Starting with the line that has "genus: Otus" and going on through the final line, write these lines out again with "common name" changed to "vernacular name" and nothing else altered. Omit the pictures.
------------------------------------------------------------------------
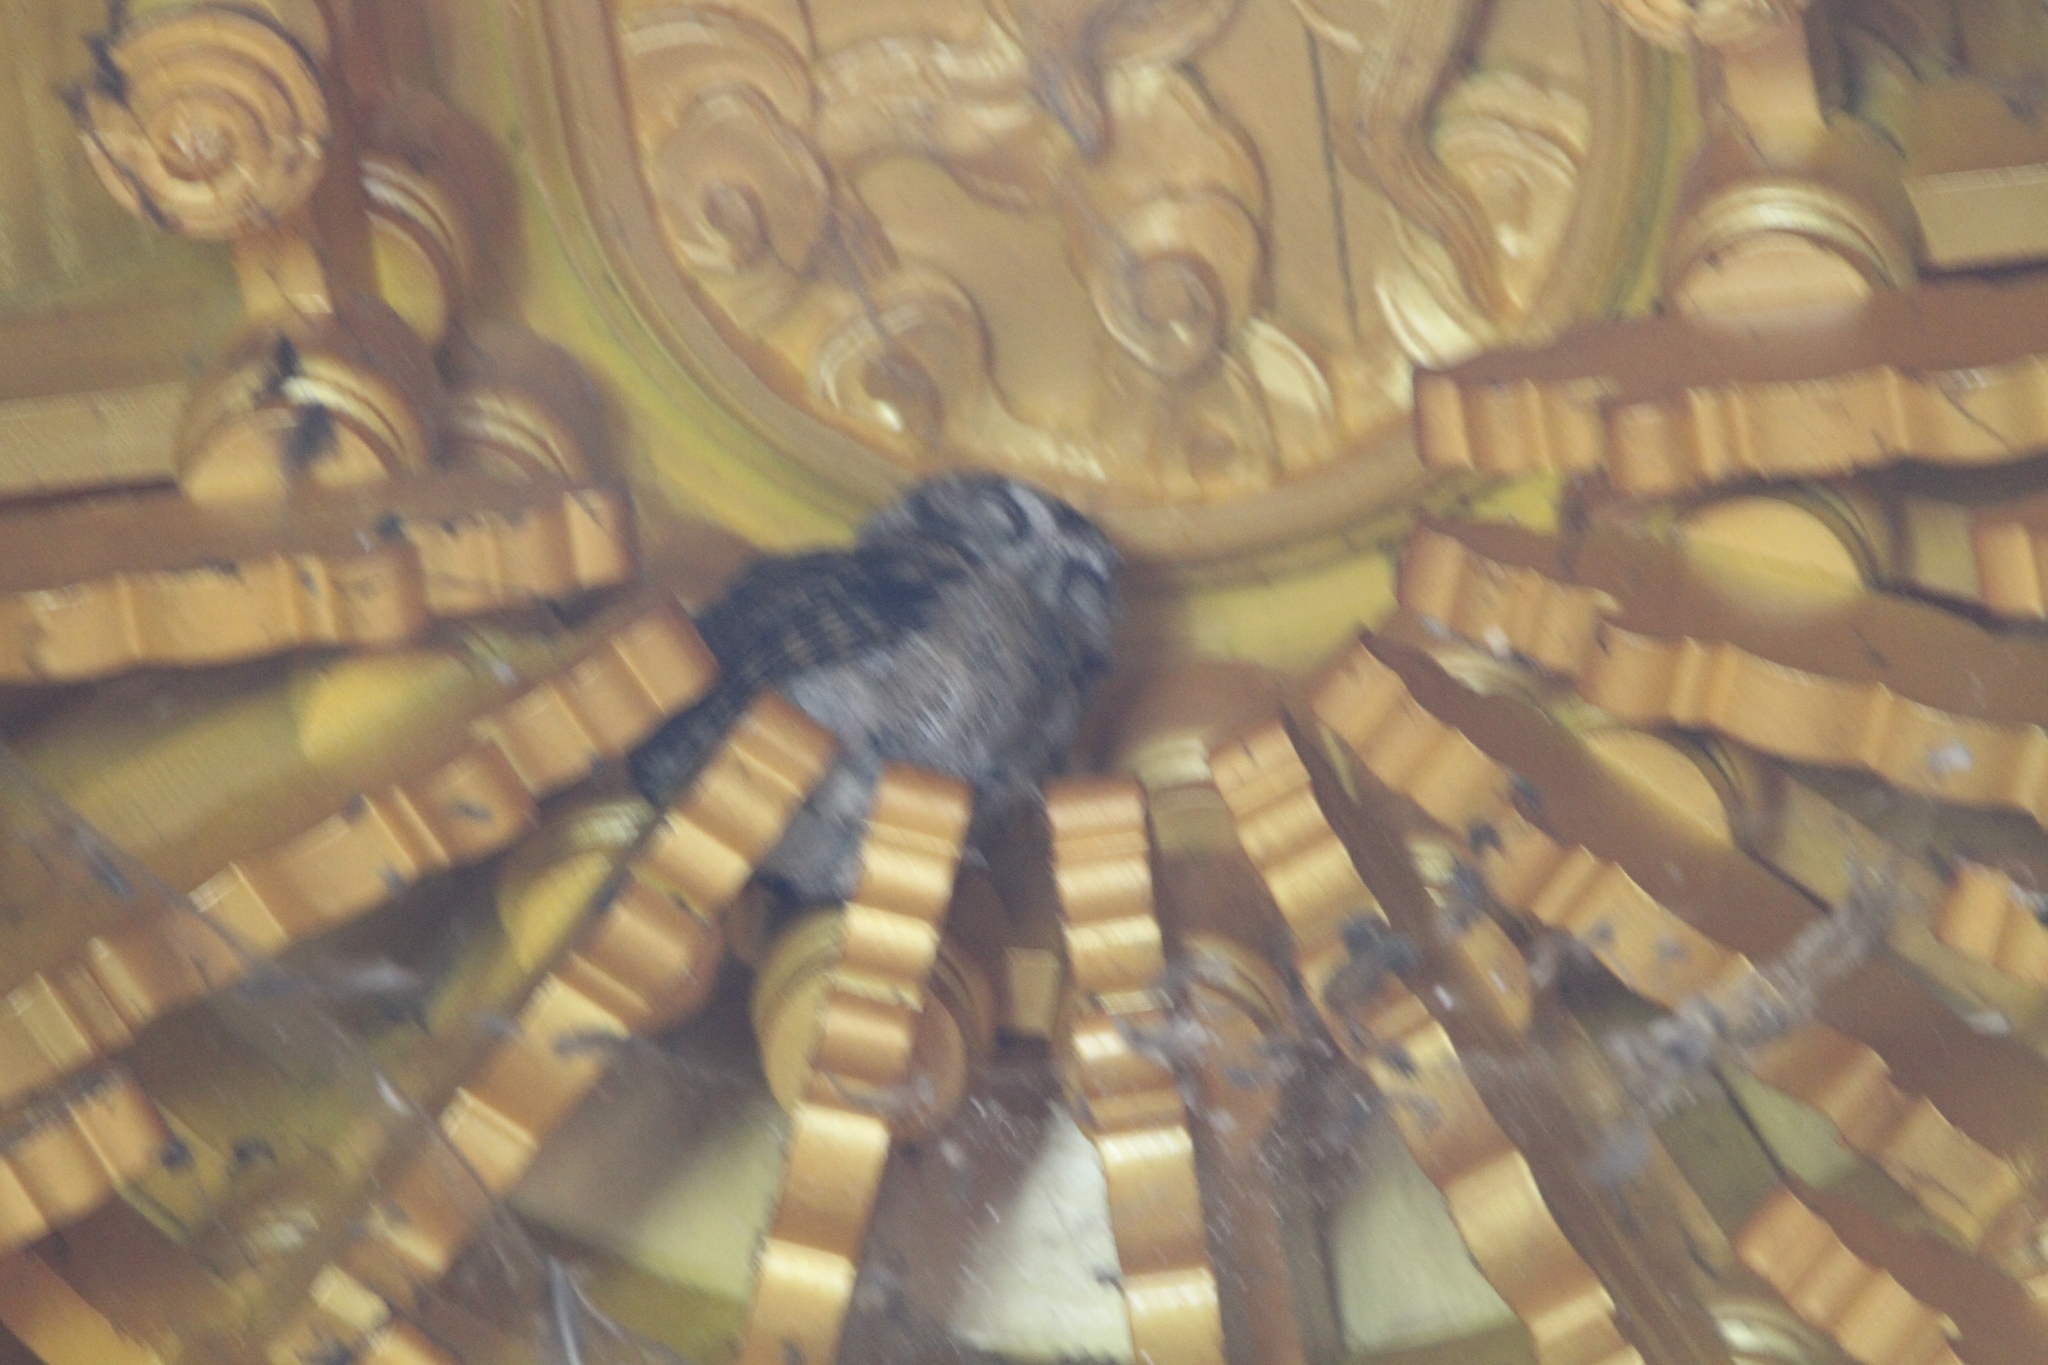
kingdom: Animalia
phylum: Chordata
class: Aves
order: Strigiformes
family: Strigidae
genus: Otus
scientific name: Otus lettia
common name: Collared scops owl
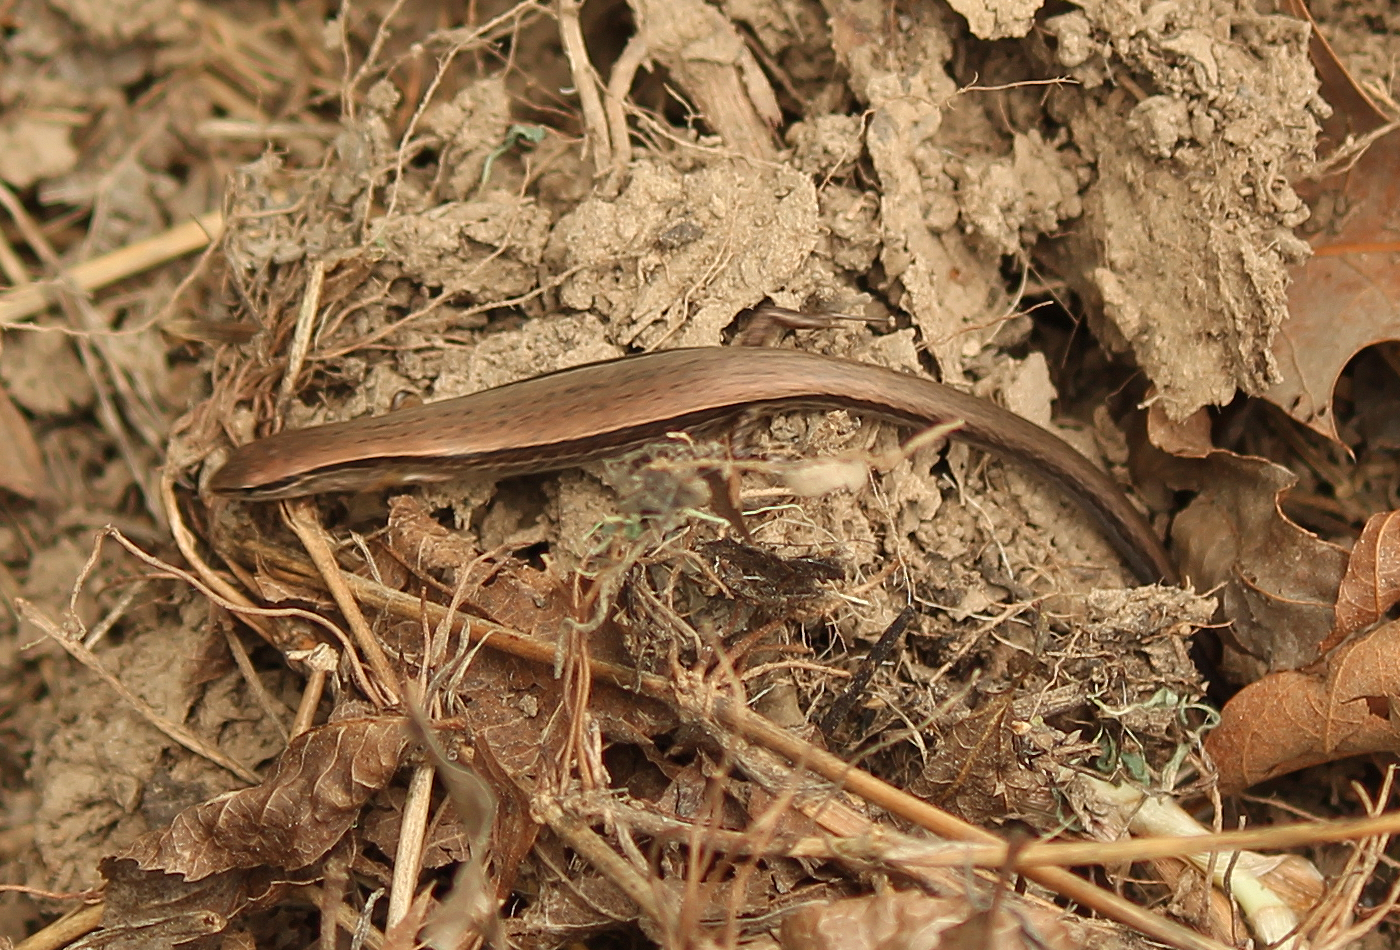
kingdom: Animalia
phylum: Chordata
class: Squamata
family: Scincidae
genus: Scincella
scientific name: Scincella lateralis
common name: Ground skink
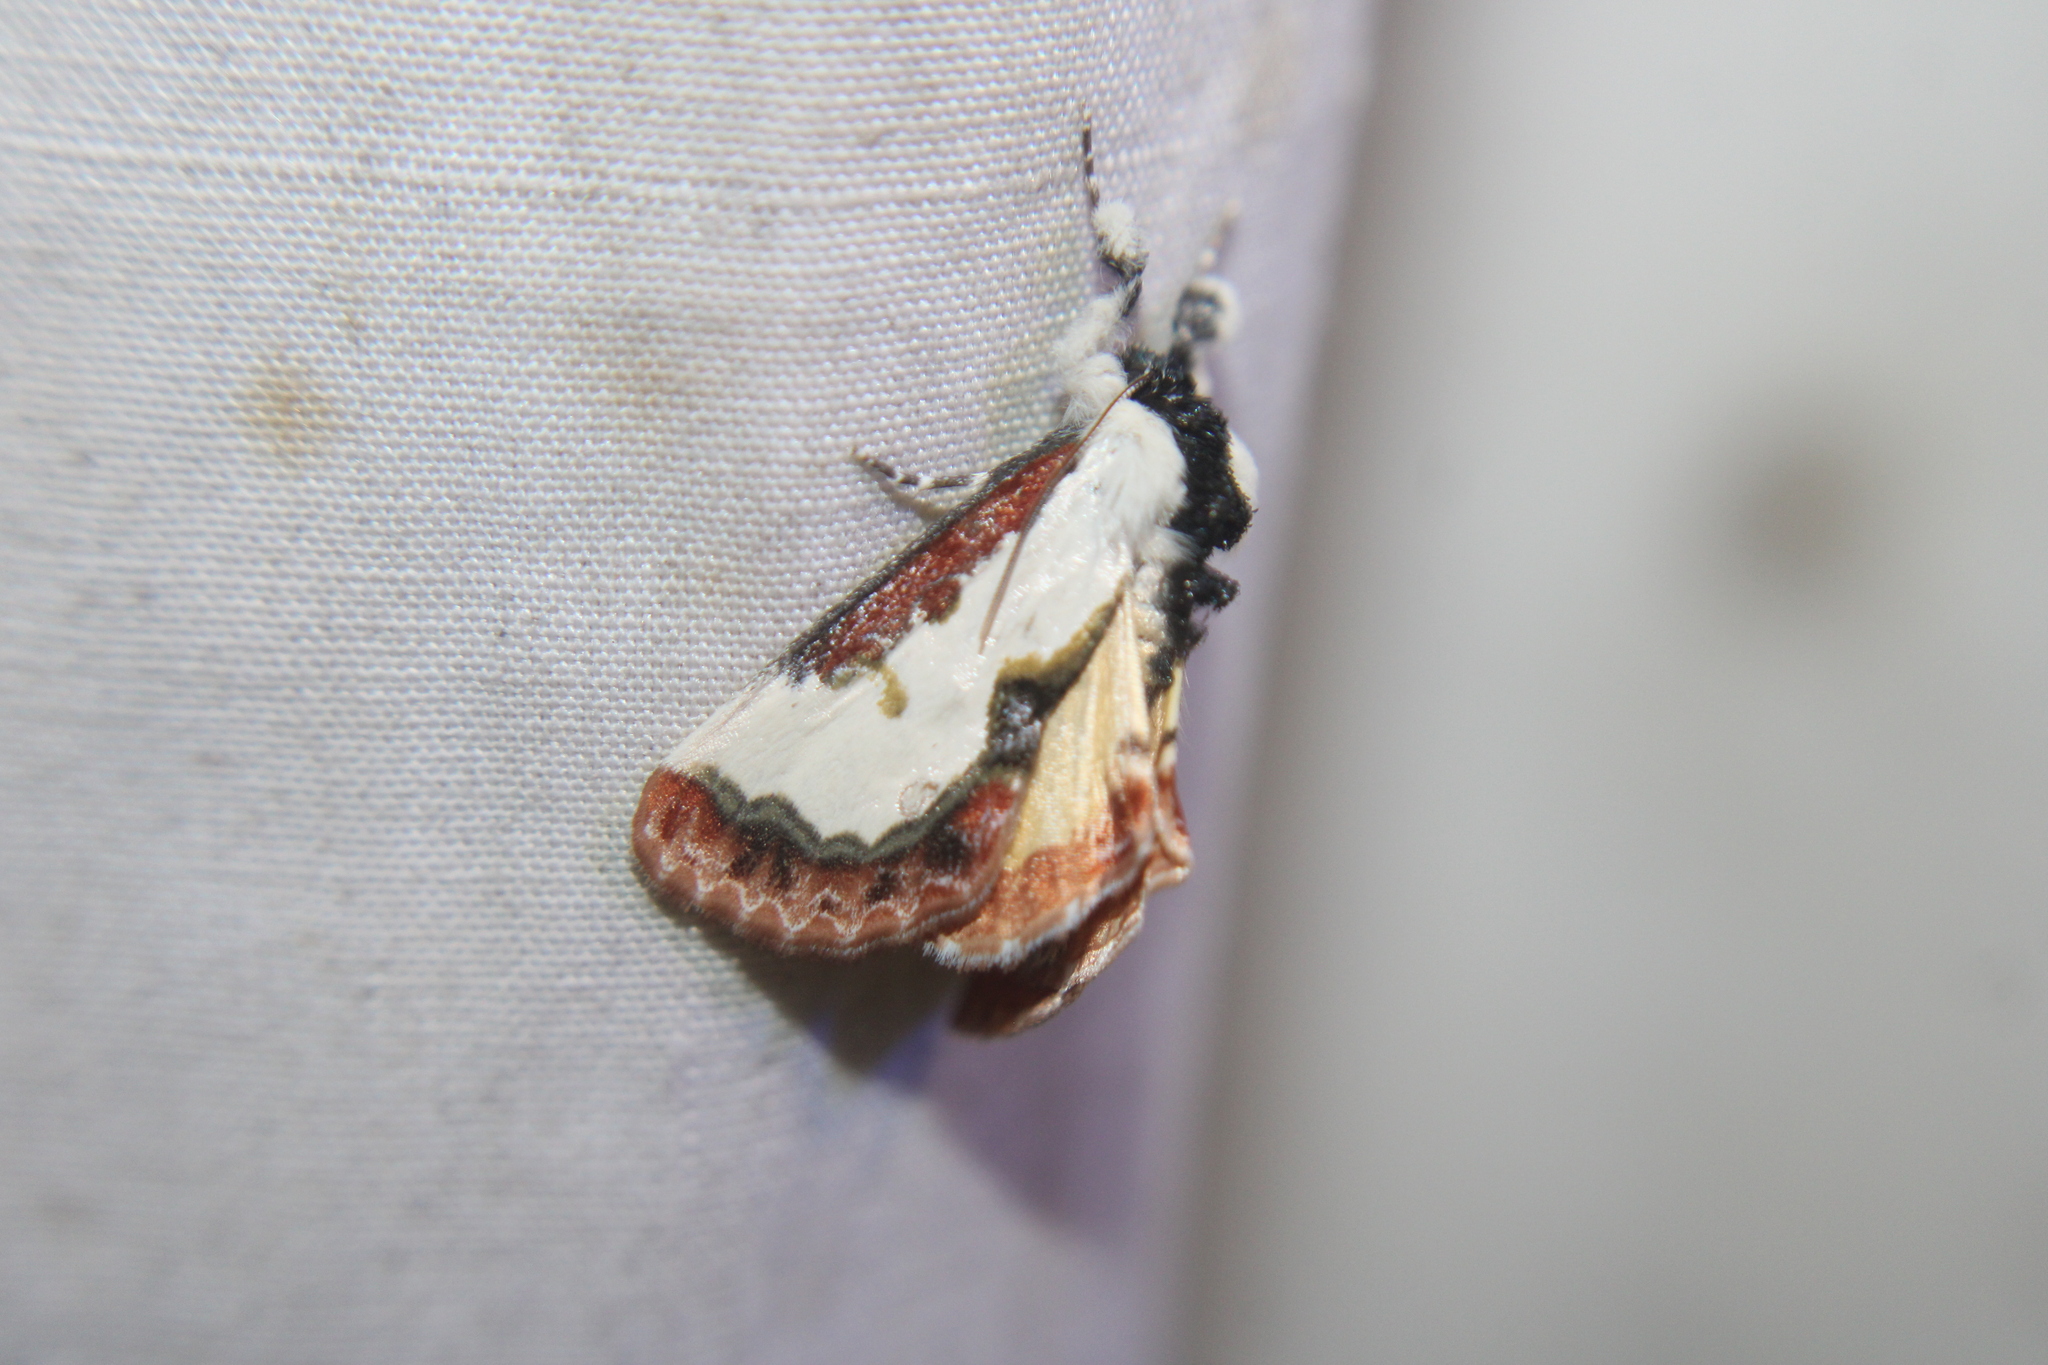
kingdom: Animalia
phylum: Arthropoda
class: Insecta
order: Lepidoptera
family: Noctuidae
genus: Eudryas
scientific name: Eudryas unio
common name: Pearly wood-nymph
------------------------------------------------------------------------
Output:
genus: Otus
scientific name: Otus lettia
vernacular name: Collared scops owl
kingdom: Animalia
phylum: Chordata
class: Squamata
family: Scincidae
genus: Scincella
scientific name: Scincella lateralis
vernacular name: Ground skink
kingdom: Animalia
phylum: Arthropoda
class: Insecta
order: Lepidoptera
family: Noctuidae
genus: Eudryas
scientific name: Eudryas unio
vernacular name: Pearly wood-nymph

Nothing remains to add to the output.